In a worst case: HTTP Request fires, fails with a 429 or 5xx, retries 5× at the transport layer (5 HTTP calls), returns an error to the agent, the model calls the tool again with slightly different parameters (1 more agent iteration), that fires 5 more HTTP retries, and so on. With 10 agent iterations and 5 HTTP retries each, you've made 50 HTTP calls on a tool that never succeeded. If those calls hit a paid API (SerpAPI, OpenAI embeddings, etc.), the costs stack independently of your LLM spend.

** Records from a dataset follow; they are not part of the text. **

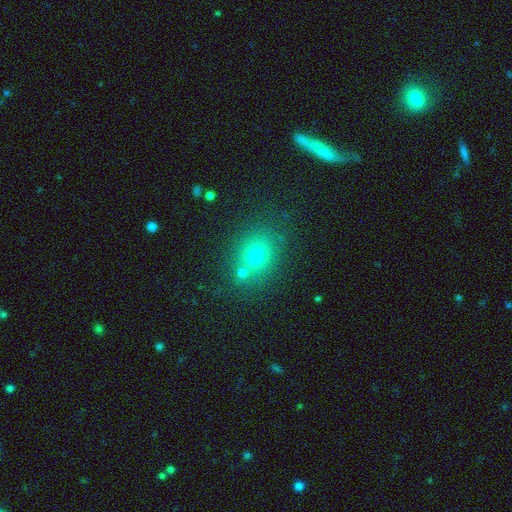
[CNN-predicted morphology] This is likely a smooth galaxy (69%). How rounded: likely round (61%). Merging: likely none (71%).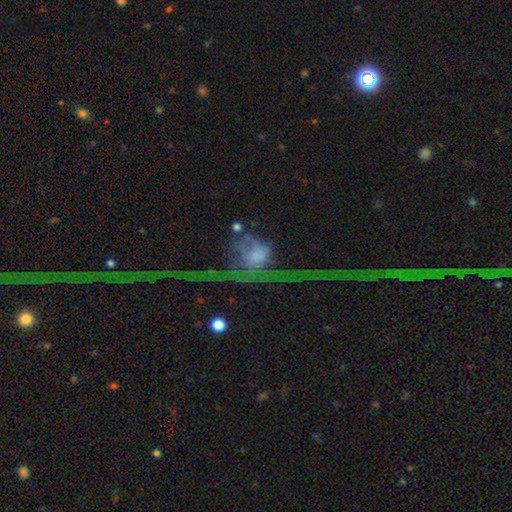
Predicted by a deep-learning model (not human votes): The model was most divided on "smooth or featured": featured or disk: 49%, smooth: 38%, star or artifact: 13%. More confident: merging — major disturbance (59%).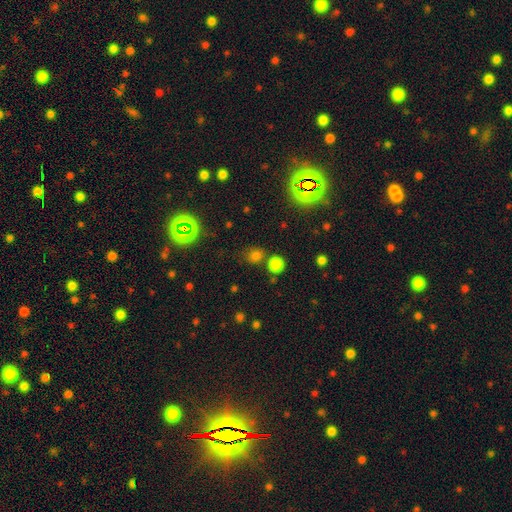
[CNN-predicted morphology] The model was most divided on "smooth or featured": smooth: 70%, star or artifact: 24%, featured or disk: 5%. More confident: how rounded — round (80%); merging — none (73%).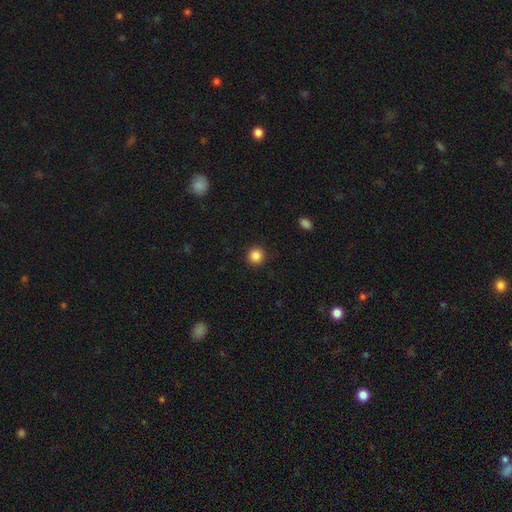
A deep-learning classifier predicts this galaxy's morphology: A smooth galaxy with no disk features (86%) that is round (95%).

Vote fractions:
- Smooth or featured? smooth: 86% / star or artifact: 10% / featured or disk: 3%
- How rounded? round: 95% / in between: 4% / cigar-shaped: 1%
- Merging? none: 92% / minor disturbance: 5% / major disturbance: 2% / merger: 1%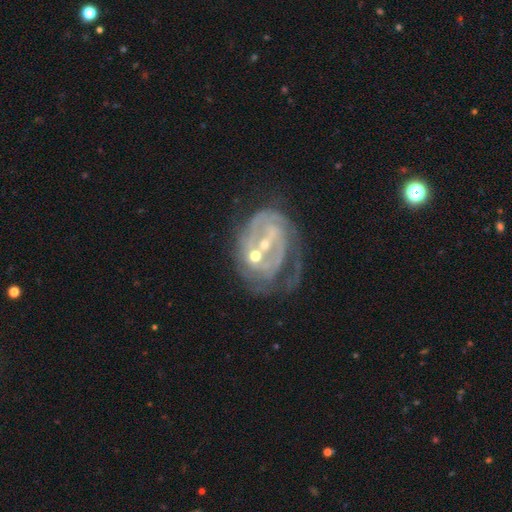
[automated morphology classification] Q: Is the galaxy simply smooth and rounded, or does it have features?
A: featured or disk — 81%.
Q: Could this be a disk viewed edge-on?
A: no — 97%.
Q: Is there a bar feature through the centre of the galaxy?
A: weak — 36%.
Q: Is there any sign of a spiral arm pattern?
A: yes — 83%.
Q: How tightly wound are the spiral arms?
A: tight — 52%.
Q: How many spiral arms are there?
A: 2 — 36%.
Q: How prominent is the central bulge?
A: small — 52%.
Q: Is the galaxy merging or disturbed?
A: merger — 31%.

The fix has two parts: disable HTTP Request node-level retries for agent tools, and add a failure-rate guard in a Code node that watches for repeat tool failures:

// n8n Code node: "HTTP Tool Failure Guard"
// Place immediately after any HTTP Request tool node (before result returns to agent)
// Tracks failure rate per tool name and halts if failures are too frequent

const input = $input.first().json;
const toolName = $input.first().json._tool_name || 'http_request';

const state = $getWorkflowStaticData('global');
if (!state.toolFailures) state.toolFailures = {};
if (!state.toolFailures[toolName]) {
  state.toolFailures[toolName] = { successes: 0, failures: 0, consecutiveFails: 0 };
}

const tf = state.toolFailures[toolName];
const isError = input.error || (input.statusCode && input.statusCode >= 400);

if (isError) {
  tf.failures += 1;
  tf.consecutiveFails += 1;
} else {
  tf.successes += 1;
  tf.consecutiveFails = 0;
}

$setWorkflowStaticData('global', state);

// Stop on 3 consecutive failures from the same tool
if (tf.consecutiveFails >= 3) {
  throw new Error(
    `[RunGuard] HTTP tool failure cascade detected on "${toolName}": ` +
    `${tf.consecutiveFails} consecutive failures. ` +
    `Last error: ${JSON.stringify(input.error || input.statusCode)}. ` +
    `Stopping agent to prevent retry storm.`
  );
}

// Stop if failure rate exceeds 70% across 5+ total calls
const total = tf.successes + tf.failures;
if (total >= 5 && tf.failures / total > 0.7) {
  throw new Error(
    `[RunGuard] HTTP tool unreliable: "${toolName}" failing at ` +
    `${Math.round(tf.failures / total * 100)}% rate (${tf.failures}/${total} calls). ` +
    `Stopping agent — the endpoint may be unavailable.`
  );
}

return $input.first().json;

Putting it all together: the n8n agent guard workflow

The four guards above are most effective when composed into a reusable "RunGuard" sub-workflow that any AI Agent workflow can call. The architecture:

  1. Guard sub-workflow input node receives { guardType, toolName, toolArgs, toolResult, depth, sessionId }
  2. A Switch node routes to the appropriate Code node by guardType: "spiral", "depth", "budget", or "http_failure"
  3. Each guard Code node runs its check and either passes through or throws
  4. The output routes back to the calling workflow via the Execute Workflow return

In any AI Agent workflow, wire every tool through this guard sub-workflow as an intermediate step. The pattern — trigger → guard → tool → guard → back to agent — adds one round-trip per tool call but gives you full observability and a hard stop on any of the four failure modes.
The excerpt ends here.